We all know the SWOT acronym.

For those that don’t, it stands for Strengths, Weaknesses, Opportunities & Threats, a useful framework to review your business’ future.

As you might, I split SWOT into 2 parts.

The internal view. When reviewing strengths and weaknesses, we do an internal review of the business, and work out what we’re good at, versus what we need to improve.

The external view. When reviewing opportunities and threats, we analyse the opportunities we see in a given market or space, as well as the threats other competitors or factors play that may negatively affect us.

As banks, we’re often looking at ourselves to understand our strengths and weaknesses, as well as other banks to see who takes opportunities and creates threats.

However, I feel that as an industry rather than as organisations, we’re great at understanding our strengths and weaknesses, but very poor at understanding our opportunities and threats.

When was the last time you wondered when Bank A was going to open near you, or Bank B was going to launch the same product as you, or you looked at their new website? Probably pretty recently.

But when was the last time you asked, Apple have so much $ in the bank, and outlets like Apple stores, iPhones, iPads and iTunes, that they could start a bank? Or what the combination of Microsoft, Nokia and Skype might mean?
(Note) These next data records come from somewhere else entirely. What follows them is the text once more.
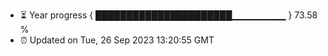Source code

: - ⏳ Year progress { ██████████████████████▁▁▁▁▁▁▁▁ } 73.58 %
- ⏰ Updated on Tue, 26 Sep 2023 13:20:55 GMT

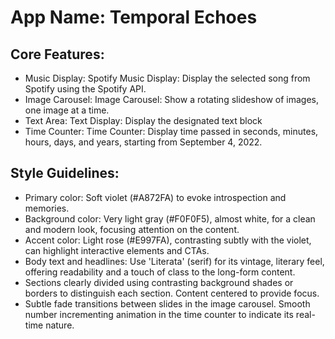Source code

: # **App Name**: Temporal Echoes

## Core Features:

- Music Display: Spotify Music Display: Display the selected song from Spotify using the Spotify API.
- Image Carousel: Image Carousel: Show a rotating slideshow of images, one image at a time.
- Text Area: Text Display: Display the designated text block
- Time Counter: Time Counter: Display time passed in seconds, minutes, hours, days, and years, starting from September 4, 2022.

## Style Guidelines:

- Primary color: Soft violet (#A872FA) to evoke introspection and memories.
- Background color: Very light gray (#F0F0F5), almost white, for a clean and modern look, focusing attention on the content.
- Accent color: Light rose (#E997FA), contrasting subtly with the violet, can highlight interactive elements and CTAs.
- Body text and headlines: Use 'Literata' (serif) for its vintage, literary feel, offering readability and a touch of class to the long-form content.
- Sections clearly divided using contrasting background shades or borders to distinguish each section. Content centered to provide focus.
- Subtle fade transitions between slides in the image carousel. Smooth number incrementing animation in the time counter to indicate its real-time nature.
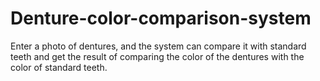 # Denture-color-comparison-system
Enter a photo of dentures, and the system can compare it with standard teeth and get the result of comparing the color of the dentures with the color of standard teeth.
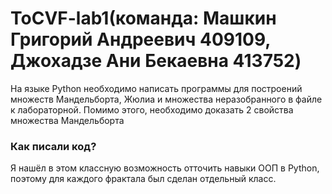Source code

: # ToCVF-lab1(команда: Машкин Григорий Андреевич 409109, Джохадзе Ани Бекаевна 413752)

На языке Python необходимо написать программы для построений множеств Мандельборта, Жюлиа и множества неразобранного в файле к лабораторной. Помимо этого, необходимо доказать 2 свойства множества Мандельборта

### Как писали код?

Я нашёл в этом классную возможность отточить навыки ООП в Python, поэтому для каждого фрактала был сделан отдельный класс.
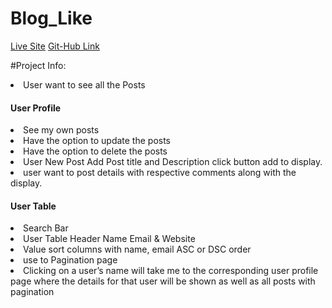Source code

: 
# Blog_Like



<a href="https://blog-like-24ae00.netlify.app/">Live Site</a>
<a href="https://github.com/niazmurshedsiam/Blog_Like">Git-Hub Link</a>

#Project Info:

<li> User want to see all the Posts</li>

<h4>User Profile</h4>

<li>See my own posts</li> 
<li>Have the option to update the posts</li> 
<li>Have the option to delete the posts </li>
<li>User New Post Add Post title and Description click button add to display.</li>  
<li>user want to post details with respective comments along with the display.</li>

<h4>User Table</h4>
<li>Search Bar</li>
<li>User Table Header Name Email & Website</li>
<li>Value sort columns with name, email ASC or DSC order </li>
<li>use to Pagination page</li>
<li>Clicking on a user’s name will take me to the corresponding user profile page where the details for that user will be shown as well as all posts with pagination</li>
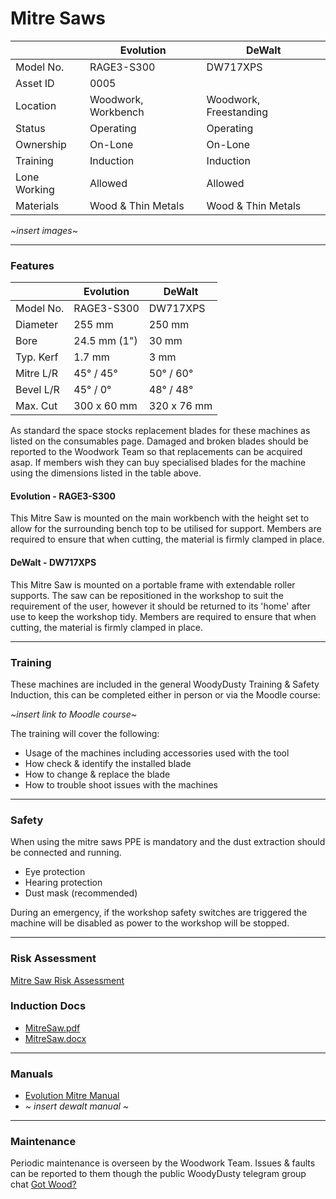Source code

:# Mitre Saws

|               | Evolution              | DeWalt                 |
|---------------|------------------------|------------------------|
| Model No.     | RAGE3-S300             | DW717XPS               |
| Asset ID      | 0005                   |                        |
| Location      | Woodwork, Workbench    | Woodwork, Freestanding |
| Status        | Operating              | Operating              |
| Ownership     | On-Lone                | On-Lone                |
| Training      | Induction              | Induction              |
| Lone Working  | Allowed                | Allowed                |
| Materials     | Wood & Thin Metals     | Wood & Thin Metals     |

*~insert images~*

---

### **Features**

|               | Evolution              | DeWalt                 |
|---------------|------------------------|------------------------|
| Model No.     | RAGE3-S300             | DW717XPS               |
| Diameter      | 255 mm                 | 250 mm                 |
| Bore          | 24.5 mm (1")           | 30 mm                  |
| Typ. Kerf     | 1.7 mm                 | 3 mm                   |
| Mitre L/R     | 45&deg; / 45&deg;      | 50&deg; / 60&deg;      |
| Bevel L/R     | 45&deg; / 0&deg;       | 48&deg; / 48&deg;      |
| Max. Cut      | 300 x 60 mm            | 320 x 76 mm            |

As standard the space stocks replacement blades for these machines as listed on the consumables page.  Damaged and broken blades should be reported to the Woodwork Team so that replacements can be acquired asap.  If members wish they can buy specialised blades for the machine using the dimensions listed in the table above.

#### Evolution - RAGE3-S300
This Mitre Saw is mounted on the main workbench with the height set to allow for the surrounding bench top to be utilised for support.  Members are required to ensure that when cutting, the material is firmly clamped in place.

#### DeWalt - DW717XPS
This Mitre Saw is mounted on a portable frame with extendable roller supports.  The saw can be repositioned in the workshop to suit the requirement of the user, however it should be returned to its 'home' after use to keep the workshop tidy.  Members are required to ensure that when cutting, the material is firmly clamped in place.

---

### **Training**
These machines are included in the general WoodyDusty Training & Safety Induction, this can be completed either in person or via the Moodle course:

*~insert link to Moodle course~*

The training will cover the following:

- Usage of the machines including accessories used with the tool
- How check & identify the installed blade
- How to change & replace the blade
- How to trouble shoot issues with the machines

---

### **Safety**
When using the mitre saws PPE is mandatory and the dust extraction should be connected and running.

- Eye protection
- Hearing protection
- Dust mask (recommended)

During an emergency, if the workshop safety switches are triggered the machine will be disabled as power to the workshop will be stopped.

---

### **Risk Assessment**
[Mitre Saw Risk Assessment](https://docs.google.com/document/d/1hz-QQyRN5IDYSb1ZQf2hbaZ7sfdufF3-600ZcDYxIJI/edit?usp=sharing)

### Induction Docs

  * [MitreSaw.pdf](../../Inductions/MitreSaw.pdf)
  * [MitreSaw.docx](../../Inductions/MitreSaw.docx)

---

### **Manuals**

- [Evolution Mitre Manual](https://evolutionpowertools.com/downloads/manuals/build/rage3s/book1.pdf)
- *~ insert dewalt manual ~*

---

### **Maintenance**
Periodic maintenance is overseen by the Woodwork Team.  Issues & faults can be reported to them though the public WoodyDusty telegram group chat [Got Wood?](http://protect-mylinks.com/decrypt?i=d354121e2215720)
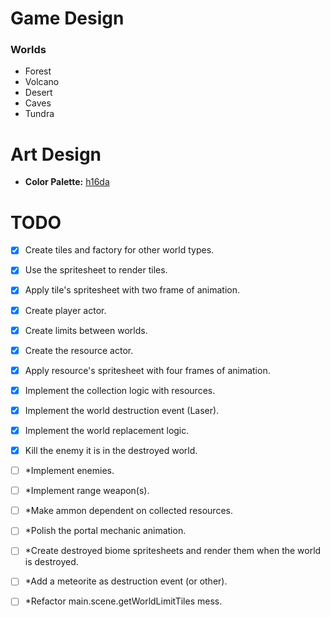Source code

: # Game Design

### Worlds

- Forest
- Volcano
- Desert
- Caves
- Tundra

# Art Design

- **Color Palette:** [h16da](https://lospec.com/palette-list/h16da)

# TODO

- [x] Create tiles and factory for other world types.
- [x] Use the spritesheet to render tiles.
- [x] Apply tile's spritesheet with two frame of animation.

- [x] Create player actor.

- [x] Create limits between worlds.

- [x] Create the resource actor.
- [x] Apply resource's spritesheet with four frames of animation.
- [x] Implement the collection logic with resources.

- [x] Implement the world destruction event (Laser).
- [x] Implement the world replacement logic.
- [x] Kill the enemy it is in the destroyed world.

- [ ] \*Implement enemies.
- [ ] \*Implement range weapon(s).
- [ ] \*Make ammon dependent on collected resources.

- [ ] \*Polish the portal mechanic animation.

- [ ] \*Create destroyed biome spritesheets and render them when the world is destroyed.

- [ ] \*Add a meteorite as destruction event (or other).

- [ ] \*Refactor main.scene.getWorldLimitTiles mess.
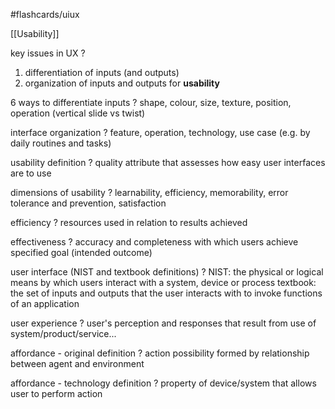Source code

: #flashcards/uiux

[[Usability]]

key issues in UX
?
1. differentiation of inputs (and outputs)
2. organization of inputs and outputs for **usability**

6 ways to differentiate inputs
?
shape, colour, size, texture, position, operation (vertical slide vs twist)

interface organization
?
feature, operation, technology, use case (e.g. by daily routines and tasks)

usability definition
?
quality attribute that assesses how easy user interfaces are to use

dimensions of usability
?
learnability, efficiency, memorability, error tolerance and prevention, satisfaction

efficiency
?
resources used in relation to results achieved

effectiveness
?
accuracy and completeness with which users achieve specified goal (intended outcome)

user interface (NIST and textbook definitions)
?
NIST: the physical or logical means by which users interact with a system, device or process
textbook: the set of inputs and outputs that the user interacts with to invoke functions of an application

user experience
?
user's perception and responses that result from use of system/product/service...

affordance - original definition
?
action possibility formed by relationship between agent and environment

affordance - technology definition
?
property of device/system that allows user to perform action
When was the last time you asked whether your local telco is a potential partner or rival? When was the last time you compared the Amazon customer experience to the one your bank provides? When was the last time you pondered if you could tie up with Nike, BMW or Burberry to create something really special?

When did you get to the bottom of exactly how PayPal works, or how Square works, or how Xero works?

Sure, analyse yourself, even analyse other banks. Understand who is doing what. But don’t just match your competitors.

Put your head up a little higher, and you’ll see a vibrant environment of players, competitors, and markets that need your attention.